Documento di partenza »
Ma di quanti camici bianchi esattamente necessita il Veneto? Nella richiesta al Miur per il triennio 2018/2020, la giunta Zaia ha notificato un fabbisogno di 564 borse di studio statali per gli specializzandi all’anno, per un totale di 1692. A queste vanno aggiunte le 90 all’anno pagate dalla Regione stessa, che nel triennio fanno 270 e quindi il totale complessivo sale a 1962, leggermente ritoccato al rialzo da qualche altra finanziata da enti locali. Tra gli specialisti più richiesti gli anestesisti (171 nei tre anni), i pediatri (150), i chirurghi generali (120), gli internisti (105), i cardiologi (75), e poi ginecologi, geriatri, igienisti, ortopedici, medici di Pronto Soccorso, radiologi e psichiatri (60 per specialità).
«Dal computo totale mancano almeno 150 borse di studio all’anno — osserva Adriano Benazzato, segretario regionale dell’Anaao Assomed, sindacato degli ospedalieri — così come in tutta Italia la carenza è di circa 3mila. A fronte delle 6934 borse di studio messe a disposizione per il 2018 e aumentate rispetto alle 6675 dell’anno scorso, ci sono 10mila laureati. Il che significa che forse non è il ministero ad aver sbagliato la programmazione ma sono le Regioni a comuni- care richieste sbagliate. Che tipo di fabbisogno ha calcolato il Veneto? Giocare a scaricabarile non serve a niente, soprattutto perché i nuovi specializzandi saranno in corsia dopo il 2023 e nel frattempo? La nostra proposta — incalza Benazzato — è di permettere agli specializzandi dell’ultimo anno di partecipare ai concorsi. Non puoi sbattere in sala operatoria o in reparto un neolaureato».
Esiste poi un’altra opzione, già adottata da diversi ospedali e consentita dalla legge. Un medico in età da pensione può lavorare un altro anno però senza retribuzione, solo con un rimborso spese e con l’opportunità di esercitare la libera professione. Ma la carenza di camici bianchi è aggravata dalla fuga nel privato, che negli ultimi sei mesi ha visto il sistema pubblico veneto perderne 60. «E il motivo non sono solo i soldi — chiarisce Benazzato — ma anche l’aumento dell’età media a 50-55 anni che rende più faticose guardie, pronte disponibilità festive e notturne, in crescita; carichi di lavoro insostenibili in violazione della legge sui riposi; la demotivazione e l’assenza di prospettive di carriera; l’utilizzo eccessivo e improprio dei procedimenti disciplinari; l’escalation di aggressioni e denunce da parte dei pazienti».

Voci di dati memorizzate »

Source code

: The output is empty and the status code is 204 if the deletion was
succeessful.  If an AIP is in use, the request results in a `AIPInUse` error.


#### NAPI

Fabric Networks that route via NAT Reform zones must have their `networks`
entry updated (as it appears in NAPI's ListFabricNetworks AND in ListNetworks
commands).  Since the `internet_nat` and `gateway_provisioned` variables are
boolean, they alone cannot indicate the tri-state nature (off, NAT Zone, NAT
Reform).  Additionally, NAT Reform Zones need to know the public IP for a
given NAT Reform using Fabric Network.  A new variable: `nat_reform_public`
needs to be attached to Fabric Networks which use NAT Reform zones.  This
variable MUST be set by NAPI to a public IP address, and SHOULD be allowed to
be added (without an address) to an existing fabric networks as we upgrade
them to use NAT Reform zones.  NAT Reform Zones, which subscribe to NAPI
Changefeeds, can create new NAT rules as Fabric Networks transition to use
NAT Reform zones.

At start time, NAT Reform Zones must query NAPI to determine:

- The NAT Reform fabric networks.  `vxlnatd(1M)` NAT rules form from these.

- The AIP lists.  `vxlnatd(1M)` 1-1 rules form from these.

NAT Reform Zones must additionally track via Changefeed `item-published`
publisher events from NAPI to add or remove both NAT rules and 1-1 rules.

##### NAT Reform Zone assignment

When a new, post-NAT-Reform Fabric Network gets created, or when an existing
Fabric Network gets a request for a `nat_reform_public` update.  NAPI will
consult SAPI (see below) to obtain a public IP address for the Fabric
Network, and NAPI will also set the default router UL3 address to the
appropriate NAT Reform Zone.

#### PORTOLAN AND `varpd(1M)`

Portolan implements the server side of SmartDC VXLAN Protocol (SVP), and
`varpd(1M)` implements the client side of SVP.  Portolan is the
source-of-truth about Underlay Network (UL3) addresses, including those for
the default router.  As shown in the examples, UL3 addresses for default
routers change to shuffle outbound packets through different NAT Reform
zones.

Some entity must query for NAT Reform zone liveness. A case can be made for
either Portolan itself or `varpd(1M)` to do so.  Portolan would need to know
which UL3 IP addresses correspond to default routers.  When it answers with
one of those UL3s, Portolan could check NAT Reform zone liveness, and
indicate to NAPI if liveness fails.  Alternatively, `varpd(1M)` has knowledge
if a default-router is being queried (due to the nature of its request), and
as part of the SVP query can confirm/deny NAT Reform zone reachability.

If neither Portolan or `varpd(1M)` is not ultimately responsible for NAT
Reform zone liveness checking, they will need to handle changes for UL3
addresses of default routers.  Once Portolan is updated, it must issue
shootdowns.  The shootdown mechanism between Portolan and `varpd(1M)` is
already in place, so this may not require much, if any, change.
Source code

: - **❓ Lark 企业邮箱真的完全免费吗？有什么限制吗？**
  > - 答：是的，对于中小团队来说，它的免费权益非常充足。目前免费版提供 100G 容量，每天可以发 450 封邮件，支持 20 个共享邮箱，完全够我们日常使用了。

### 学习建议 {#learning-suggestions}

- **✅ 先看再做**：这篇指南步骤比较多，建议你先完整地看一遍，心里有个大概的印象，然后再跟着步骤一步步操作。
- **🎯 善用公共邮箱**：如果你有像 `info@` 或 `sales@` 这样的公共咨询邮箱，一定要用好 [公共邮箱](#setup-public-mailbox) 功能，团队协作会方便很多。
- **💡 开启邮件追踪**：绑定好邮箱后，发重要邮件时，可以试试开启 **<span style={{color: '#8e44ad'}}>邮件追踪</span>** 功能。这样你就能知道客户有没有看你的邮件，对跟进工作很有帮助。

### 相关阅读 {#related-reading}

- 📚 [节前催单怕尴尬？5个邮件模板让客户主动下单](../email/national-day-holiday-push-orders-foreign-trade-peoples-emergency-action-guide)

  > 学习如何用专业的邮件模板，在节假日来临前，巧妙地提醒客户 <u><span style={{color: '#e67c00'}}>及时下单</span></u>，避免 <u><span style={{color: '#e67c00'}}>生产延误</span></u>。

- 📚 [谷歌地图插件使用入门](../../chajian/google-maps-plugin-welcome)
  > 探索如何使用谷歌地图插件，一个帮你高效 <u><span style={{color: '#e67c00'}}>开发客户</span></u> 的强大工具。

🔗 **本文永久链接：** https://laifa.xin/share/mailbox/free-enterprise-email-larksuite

Lavoro richiesto »
Nel documento di partenza, quanti medici ha perso il sistema pubblico veneto negli ultimi sei mesi a causa della fuga nel privato? Questo materiale non ha alcun legame con il documento di partenza.

Spazio risposta »
60 medici.